The title of this brief liberal summary could just as well be "On human bondage" - history is truly a prison, its iron structures fashioned by our human imperfectness, our hysterical fear, our aggression and panic. In the West we see stupidity without bounds, greed and short sightedness in power, all true reason and enlightenment are sidelined and we are ever powerless to change our disastrous random paths. Outside the West history still has its naked face, iron fists requiring no silk gloves: abject poverty, collapsed states, tyranny and horrendous violence - or, in good cases, a most brutal version of the blind Western way to wealth shorn of most or all its enlightened aspects. An animal process in other words: a brief history of a hungry, fearful species on its frenzied way to extinction. 

So, why then say a "liberal" summary, why talk about any redemption? It just seems to me that our human awareness is not constrained at all, our eyes reach so easily beyond these prison walls to the stars - if powerlessness is an inherent part of our condition, so is hope. We are balanced, maybe imperfectly, but still balanced: and that is the human condition - no bondage, no prison without songs of redemption, songs of freedom echoing over the walls. Maybe one day the balance will tip and the walls will crumble - or the songs will falter and stop - but until that transformation, hope will be our eternal companion.

2 comments:

Anonymous said...

Where do you draw the line between the West and the rest of the world? Do you follow Huntington or is there some other idea of where the border is?

How do you understand India? It is a country of great contrasts. The poverty is there, the sectarian violence is there, but the middle class and the pop culture and the high technology are also there.

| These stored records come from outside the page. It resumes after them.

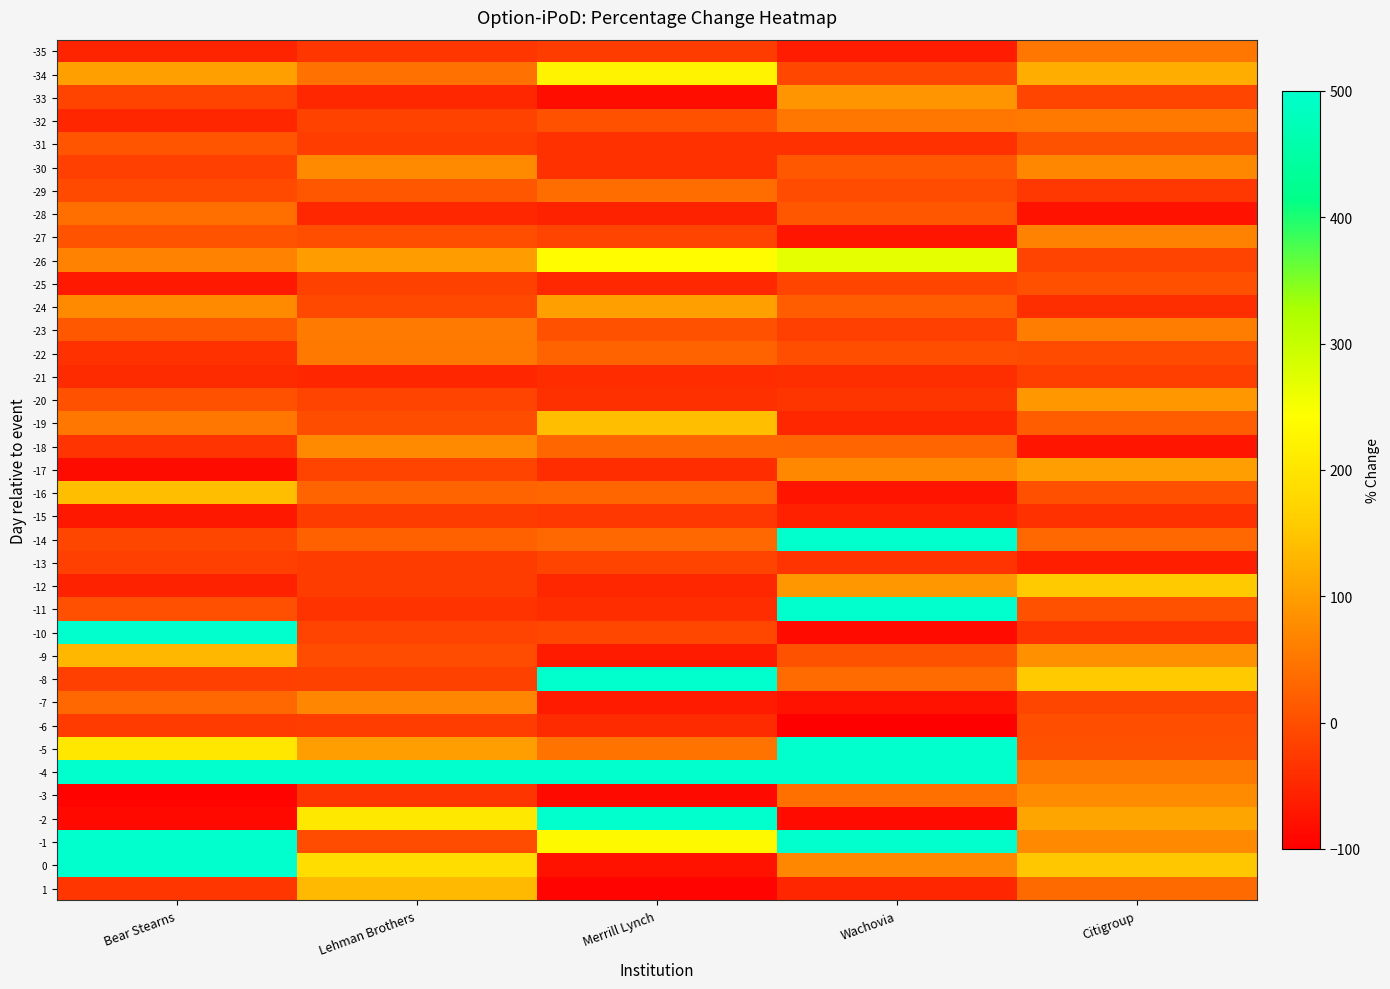

Reading left to right, transcribe all the data shown in this chart.

-35: Bear Stearns=-54.1	Lehman Brothers=-31.9	Merrill Lynch=-23.5	Wachovia=-63.5	Citigroup=50.2
-34: Bear Stearns=101.8	Lehman Brothers=43.7	Merrill Lynch=223.5	Wachovia=-9.6	Citigroup=119.3
-33: Bear Stearns=-13.0	Lehman Brothers=-50.3	Merrill Lynch=-81.2	Wachovia=88.9	Citigroup=-11.5
-32: Bear Stearns=-51.6	Lehman Brothers=-16.7	Merrill Lynch=2.6	Wachovia=50.5	Citigroup=53.1
-31: Bear Stearns=8.6	Lehman Brothers=-22.3	Merrill Lynch=-36.8	Wachovia=-37.5	Citigroup=4.4
-30: Bear Stearns=-18.3	Lehman Brothers=75.2	Merrill Lynch=-36.8	Wachovia=11.9	Citigroup=70.8
-29: Bear Stearns=-6.0	Lehman Brothers=11.2	Merrill Lynch=37.7	Wachovia=-2.8	Citigroup=-29.7
-28: Bear Stearns=41.4	Lehman Brothers=-49.9	Merrill Lynch=-56.4	Wachovia=11.1	Citigroup=-75.7
-27: Bear Stearns=5.7	Lehman Brothers=-1.1	Merrill Lynch=-14.9	Wachovia=-72.5	Citigroup=64.4
-26: Bear Stearns=65.1	Lehman Brothers=99.2	Merrill Lynch=237.8	Wachovia=268.0	Citigroup=-14.8
-25: Bear Stearns=-68.0	Lehman Brothers=-17.7	Merrill Lynch=-49.3	Wachovia=-11.1	Citigroup=1.2
-24: Bear Stearns=75.2	Lehman Brothers=-7.1	Merrill Lynch=100.5	Wachovia=18.0	Citigroup=-41.4
-23: Bear Stearns=11.6	Lehman Brothers=55.7	Merrill Lynch=3.0	Wachovia=-18.4	Citigroup=58.7
-22: Bear Stearns=-37.7	Lehman Brothers=51.3	Merrill Lynch=25.9	Wachovia=-1.0	Citigroup=-4.2
-21: Bear Stearns=-43.9	Lehman Brothers=-51.5	Merrill Lynch=-43.5	Wachovia=-40.5	Citigroup=-19.4
-20: Bear Stearns=2.7	Lehman Brothers=-14.9	Merrill Lynch=-38.1	Wachovia=-32.9	Citigroup=92.4
-19: Bear Stearns=49.0	Lehman Brothers=-1.7	Merrill Lynch=139.9	Wachovia=-50.4	Citigroup=17.9
-18: Bear Stearns=-34.3	Lehman Brothers=75.1	Merrill Lynch=29.1	Wachovia=28.1	Citigroup=-72.3
-17: Bear Stearns=-83.9	Lehman Brothers=-12.6	Merrill Lynch=-41.9	Wachovia=71.3	Citigroup=100.1
-16: Bear Stearns=139.5	Lehman Brothers=27.6	Merrill Lynch=29.9	Wachovia=-74.1	Citigroup=1.8
-15: Bear Stearns=-69.2	Lehman Brothers=-23.7	Merrill Lynch=-29.4	Wachovia=-57.4	Citigroup=-37.2
-14: Bear Stearns=-10.1	Lehman Brothers=23.6	Merrill Lynch=30.4	Wachovia=1507.6	Citigroup=32.2
-13: Bear Stearns=-18.9	Lehman Brothers=-23.6	Merrill Lynch=-13.5	Wachovia=-33.6	Citigroup=-60.9
-12: Bear Stearns=-55.5	Lehman Brothers=-22.8	Merrill Lynch=-50.5	Wachovia=92.9	Citigroup=155.1
-11: Bear Stearns=-0.3	Lehman Brothers=-34.8	Merrill Lynch=-42.5	Wachovia=2414.7	Citigroup=2.6
-10: Bear Stearns=766.2	Lehman Brothers=-14.6	Merrill Lynch=-9.5	Wachovia=-85.4	Citigroup=-33.8
-9: Bear Stearns=131.1	Lehman Brothers=-3.3	Merrill Lynch=-65.1	Wachovia=5.4	Citigroup=82.6
-8: Bear Stearns=-18.0	Lehman Brothers=-17.3	Merrill Lynch=1630.3	Wachovia=35.9	Citigroup=155.6
-7: Bear Stearns=31.6	Lehman Brothers=69.4	Merrill Lynch=-63.8	Wachovia=-75.8	Citigroup=-10.2
-6: Bear Stearns=-24.9	Lehman Brothers=-22.4	Merrill Lynch=-44.4	Wachovia=-99.6	Citigroup=-0.5
-5: Bear Stearns=204.1	Lehman Brothers=99.6	Merrill Lynch=46.9	Wachovia=1513.9	Citigroup=5.3
-4: Bear Stearns=2444.3	Lehman Brothers=623.8	Merrill Lynch=3208.8	Wachovia=3320.9	Citigroup=51.7
-3: Bear Stearns=-94.6	Lehman Brothers=-33.1	Merrill Lynch=-86.0	Wachovia=42.9	Citigroup=77.9
-2: Bear Stearns=-87.6	Lehman Brothers=205.2	Merrill Lynch=2342.1	Wachovia=-85.5	Citigroup=109.2
-1: Bear Stearns=1647.3	Lehman Brothers=-2.7	Merrill Lynch=233.1	Wachovia=1178.0	Citigroup=73.9
0: Bear Stearns=5163.6	Lehman Brothers=186.9	Merrill Lynch=-76.0	Wachovia=70.7	Citigroup=150.8
1: Bear Stearns=-32.0	Lehman Brothers=133.5	Merrill Lynch=-94.0	Wachovia=-51.2	Citigroup=34.0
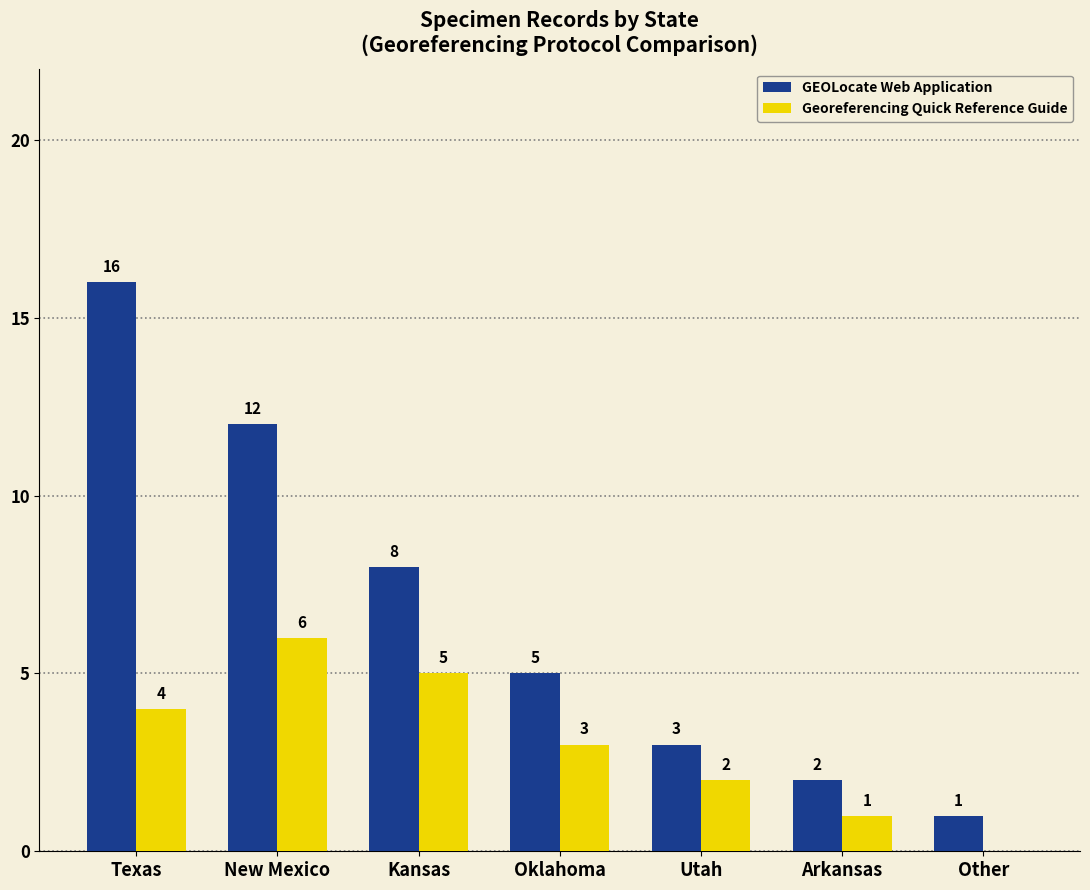

Is the value of GEOLocate Web Application at Texas greater than the value of Georeferencing Quick Reference Guide at Oklahoma?

Yes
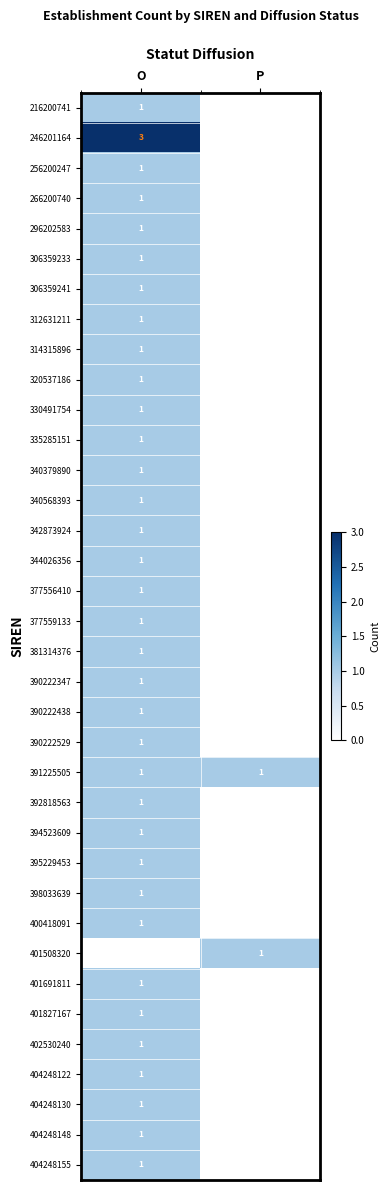

True or false: 391225505 has a value of 1 at O.

True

Does it go without saying these days that Japan, South Korea and Taiwan belong to the "West"? I know your blog is mainly about the West but in some sense to know what is Western it can be good to ask what Eastern is and what kind of contrast that makes. Is the big picture of the East the abject poverty of Indian slums and the corrupt rule of the Chinese Communist Party? I have no crystal ball but that could be only the East of yesterday that will fade away with the forces of history to be replaced with something different. What worries me most about the East is the state of the environment in a country like China. With a corrupt Communist Party in power, there is no hope that the economic growth will be environmentally sustainable.

stockholm slender said...

That's a very essential question. For me the West is the secular, enlightened and liberal civilization, most clear in post-Christian areas but also in evidence in other parts of the world - potentially it is a universal world view though historically connected with the recent European explosion of trade, industrial production and conquest. Fundamentally, I think the question is ideological and philosophical while Huntington is more interested in contemporary analysis and is intellectually not very interesting, even faintly unpleasant. We have counter forces and ideas even within Europe and the USA (fundamentalist religion as most important of them).